Text:
──────────────────────────────
Patient and Family Centred Care involves patients, family and the health-care team working together in the planning, delivery and evaluation of health-care services. "It is founded on the understanding that the family plays a vital role in ensuring the health and well-being of patients of all ages."

The Health & Aging Model of Care includes six goals: Quality and Excellence, Patient Safety, Health Promotion and Wellness, Accessibility, Inter-professional Collaboration and Efficiency and Effectiveness. These goals direct our approach to Patient Centred Care.

Information Sharing, Participation, Dignity and Respect, and Collaboration are the four components of Patient and Family Centred Care. These four components ensure that the five key actions of: Assessment and Management, Leadership, Advocacy, Research and Education support our philosophy of quality holistic Patient and Family Centred Care.

Patient and Family Centred Care is associated with a higher rate of patient satisfaction, involvement of family, better outcomes and more cost-effective care.

  • Individual Plan of Care

  • Goal Attainment Scaling

  • Creating a Safe Environment

  • Interdisciplinary team approach to care

Individual Plan of Care

The individual plan of care is based on the admission and ongoing assessments and will include referrals to and interventions as planned by the various team members. The plan of care is integrated with the discharge and/or the long term placement plan. Mutual goals are set with the patient/family and interventions are geared toward rehabilitation and improving the patient's level of functional independence (Goal Attainment Scaling). The information needs of the family and the availability of community resources are assessed and considered at all phases in the plan of care. The plan of care is reviewed by the team at team conferences, in conjunction with the patient/family, and at family conferences.

Goal Attainment Scaling (GAS) is a goal setting and evaluation tool that measures individualized outcomes for geriatric and rehabilitation inpatients. Goals are set in areas where improvement is anticipated. Goals can include mobility, treatment, activities of daily living (ADLs) and instrumental activities of daily living (IADLs).

GAS helps direct the interprofessional team to set achievable goals that are focused on the patient's discharge plan; the tool keeps the team focused on the goals of the patient records the patient progress, and identifies any challenges for discharge.
──────────────────────────────
Records provided:
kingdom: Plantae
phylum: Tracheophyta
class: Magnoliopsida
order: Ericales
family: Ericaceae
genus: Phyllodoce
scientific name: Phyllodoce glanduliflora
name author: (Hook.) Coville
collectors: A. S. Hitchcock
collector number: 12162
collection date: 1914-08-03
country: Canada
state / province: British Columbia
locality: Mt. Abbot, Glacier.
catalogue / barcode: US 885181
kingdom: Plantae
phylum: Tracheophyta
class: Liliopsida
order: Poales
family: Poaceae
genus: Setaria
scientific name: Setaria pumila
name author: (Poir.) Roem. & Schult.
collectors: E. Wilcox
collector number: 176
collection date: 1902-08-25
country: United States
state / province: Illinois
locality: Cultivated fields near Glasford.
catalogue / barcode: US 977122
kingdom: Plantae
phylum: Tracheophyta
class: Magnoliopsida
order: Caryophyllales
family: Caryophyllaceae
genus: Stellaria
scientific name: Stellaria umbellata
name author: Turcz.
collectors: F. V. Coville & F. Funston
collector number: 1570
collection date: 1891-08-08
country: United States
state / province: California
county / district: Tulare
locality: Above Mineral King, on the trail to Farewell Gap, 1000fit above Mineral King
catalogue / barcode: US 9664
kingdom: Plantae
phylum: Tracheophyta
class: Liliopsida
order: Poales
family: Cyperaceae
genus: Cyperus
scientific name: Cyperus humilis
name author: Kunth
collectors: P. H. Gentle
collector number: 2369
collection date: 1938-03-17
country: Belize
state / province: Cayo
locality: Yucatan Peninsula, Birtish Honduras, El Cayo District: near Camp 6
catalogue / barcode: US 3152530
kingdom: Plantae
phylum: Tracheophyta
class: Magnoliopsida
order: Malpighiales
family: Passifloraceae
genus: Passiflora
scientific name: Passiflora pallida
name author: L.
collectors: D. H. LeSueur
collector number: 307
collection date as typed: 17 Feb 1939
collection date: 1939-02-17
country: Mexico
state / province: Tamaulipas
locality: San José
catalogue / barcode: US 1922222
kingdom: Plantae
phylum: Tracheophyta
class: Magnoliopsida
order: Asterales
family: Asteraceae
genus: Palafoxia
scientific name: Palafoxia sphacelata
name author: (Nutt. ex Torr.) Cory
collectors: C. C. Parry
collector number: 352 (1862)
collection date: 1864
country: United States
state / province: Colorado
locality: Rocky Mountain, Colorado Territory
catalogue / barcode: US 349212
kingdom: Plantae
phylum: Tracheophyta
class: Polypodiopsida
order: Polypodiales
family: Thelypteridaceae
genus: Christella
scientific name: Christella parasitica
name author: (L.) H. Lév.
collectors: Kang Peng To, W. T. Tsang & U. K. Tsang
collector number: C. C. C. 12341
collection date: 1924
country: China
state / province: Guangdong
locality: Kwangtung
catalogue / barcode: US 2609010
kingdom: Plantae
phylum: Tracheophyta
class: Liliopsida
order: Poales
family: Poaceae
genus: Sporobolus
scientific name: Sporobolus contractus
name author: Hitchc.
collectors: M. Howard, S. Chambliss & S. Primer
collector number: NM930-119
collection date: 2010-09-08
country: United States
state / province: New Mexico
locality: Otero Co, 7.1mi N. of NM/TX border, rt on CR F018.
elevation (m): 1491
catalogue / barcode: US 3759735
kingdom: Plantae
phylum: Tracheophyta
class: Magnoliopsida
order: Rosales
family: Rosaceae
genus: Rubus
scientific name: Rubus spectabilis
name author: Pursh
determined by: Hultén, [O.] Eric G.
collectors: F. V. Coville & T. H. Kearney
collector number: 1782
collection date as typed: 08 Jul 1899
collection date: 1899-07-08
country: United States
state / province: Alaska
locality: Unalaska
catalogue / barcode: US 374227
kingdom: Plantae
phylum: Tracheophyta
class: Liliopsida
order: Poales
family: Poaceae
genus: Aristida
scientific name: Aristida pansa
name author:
──────────────────────────────
Assigned task A:
Translate this sentence from the text on Patient and Family Centred Care into Spanish: "Goals are set in areas where improvement is anticipated."
Assigned task B:
Continue the text on Patient and Family Centred Care from its last sentence.

Written response A:
Los objetivos se establecen en las áreas donde se anticipa una mejora.

Written response B:
The GAS tool is initiated for all admissions in the clinical areas of geriatrics and rehabilitation. The GAS is initiated within the first week of admission and then updated weekly during team rounds. The scores are measured on admission, throughout the hospital stay and on discharge from the unit. The team determines the goals after discussion with the patient and/or family, based on what the hope for discharge will be.

Creating a Safe Environment

Creating a special environment that is not only safe but also allows for freedom of movement, mobility and socialization are priorities in unit design and construction. Safer environments can be created by designs which consider the unique needs of the population, and the integration of creative and technological solutions when possible and appropriate. A homelike atmosphere is enhanced by separate dining areas, 'wander' routes, television and social areas, and rehabilitation areas.

Interdisciplinary Team Approach to Care

The patient, family and caregivers are provided opportunities to play an active role in the plan of care and are an integral part of the team by communicating concerns to health professionals, and becoming involved in the patient's health maintenance and functional improvement. All patients are encouraged to be active participants in their care so that they can make independent lifestyle decisions and health choices. The interdisciplinary team will provide patients with complete information regarding their health and, with the patient's permission, discuss this information with their family/caregivers.